Directions: Exact transcription begins at the first line of the material below and ends with the line holding "- [ ] All existing tests pass"; pictures are skipped.

━━ Data records ━━

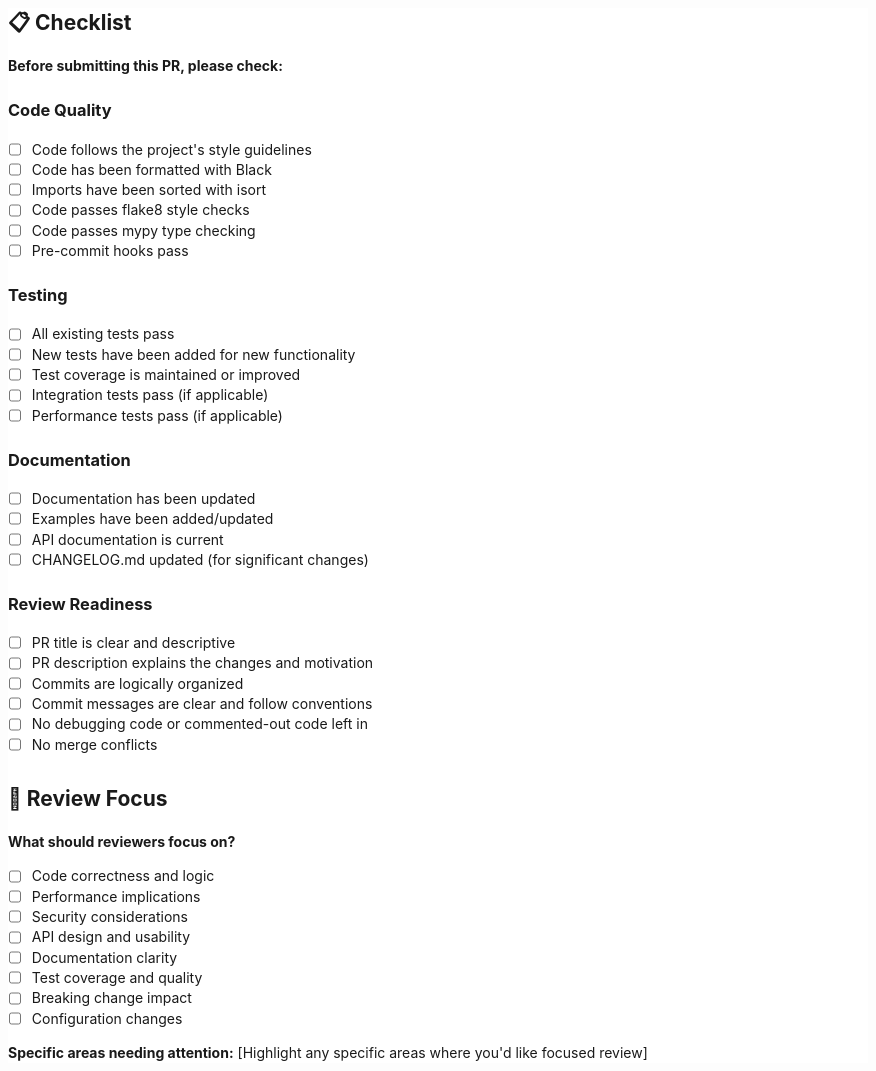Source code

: ## 📋 Checklist

**Before submitting this PR, please check:**

### Code Quality

- [ ] Code follows the project's style guidelines
- [ ] Code has been formatted with Black
- [ ] Imports have been sorted with isort
- [ ] Code passes flake8 style checks
- [ ] Code passes mypy type checking
- [ ] Pre-commit hooks pass

### Testing

- [ ] All existing tests pass
- [ ] New tests have been added for new functionality
- [ ] Test coverage is maintained or improved
- [ ] Integration tests pass (if applicable)
- [ ] Performance tests pass (if applicable)

### Documentation

- [ ] Documentation has been updated
- [ ] Examples have been added/updated
- [ ] API documentation is current
- [ ] CHANGELOG.md updated (for significant changes)

### Review Readiness

- [ ] PR title is clear and descriptive
- [ ] PR description explains the changes and motivation
- [ ] Commits are logically organized
- [ ] Commit messages are clear and follow conventions
- [ ] No debugging code or commented-out code left in
- [ ] No merge conflicts

## 🎯 Review Focus

**What should reviewers focus on?**

- [ ] Code correctness and logic
- [ ] Performance implications
- [ ] Security considerations
- [ ] API design and usability
- [ ] Documentation clarity
- [ ] Test coverage and quality
- [ ] Breaking change impact
- [ ] Configuration changes

**Specific areas needing attention:**
[Highlight any specific areas where you'd like focused review]
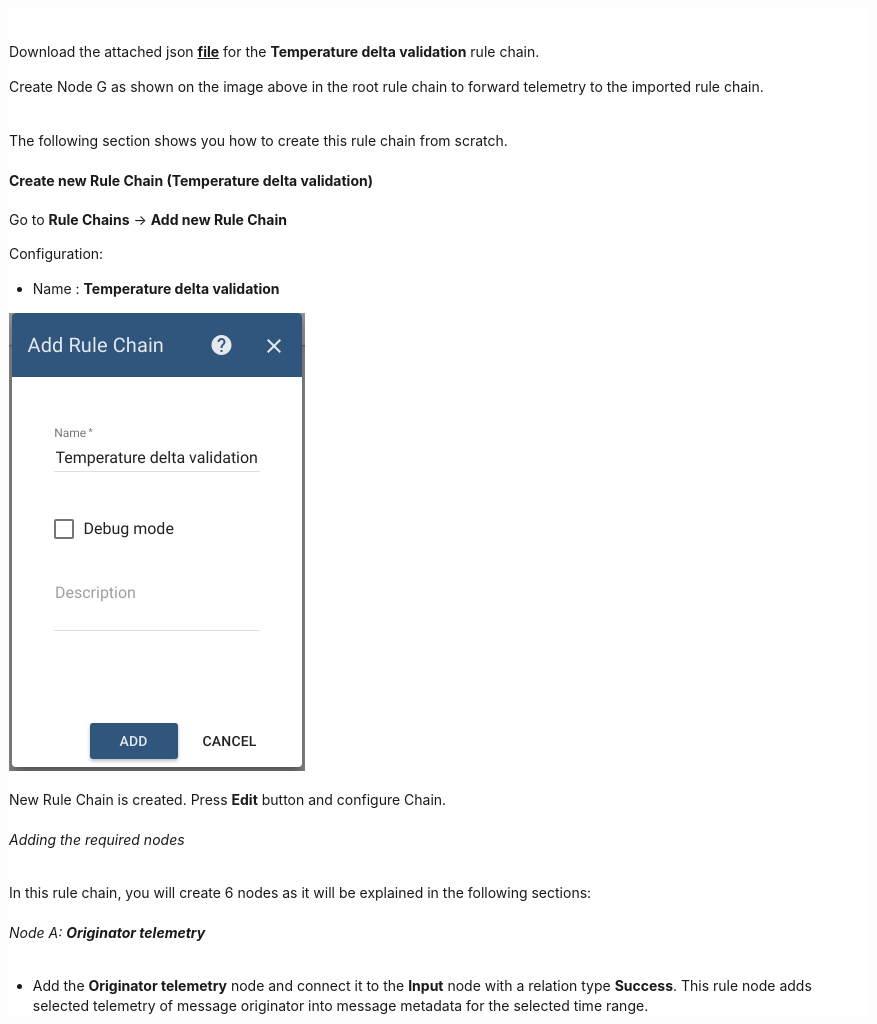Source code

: <br/> 

Download the attached json [**file**](/docs/user-guide/rule-engine-2-0/tutorials/resources/temperature_delta_validation.json) for the **Temperature delta validation** rule chain. 

Create Node G as shown on the image above in the root rule chain to forward telemetry to the imported rule chain.
<br/>
<br/>

The following section shows you how to create this rule chain from scratch.
 
#### Create new Rule Chain (**Temperature delta validation**)

Go to **Rule Chains** -> **Add new Rule Chain** 

Configuration:

- Name : **Temperature delta validation**

![image](/images/user-guide/rule-engine-2-0/tutorials/delta-validation/add-temperature-delta-validation-chain.png)

New Rule Chain is created. Press **Edit** button and configure Chain.

###### Adding the required nodes

In this rule chain, you will create 6 nodes as it will be explained in the following sections:
 
###### Node A: **Originator telemetry**
- Add the **Originator telemetry** node and connect it to the **Input** node with a relation type **Success**.
  This rule node adds selected telemetry of message originator into message metadata for the selected time range.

━━━

Result for this exercise:
Source code

: ## 📋 Checklist

**Before submitting this PR, please check:**

### Code Quality

- [ ] Code follows the project's style guidelines
- [ ] Code has been formatted with Black
- [ ] Imports have been sorted with isort
- [ ] Code passes flake8 style checks
- [ ] Code passes mypy type checking
- [ ] Pre-commit hooks pass

### Testing

- [ ] All existing tests pass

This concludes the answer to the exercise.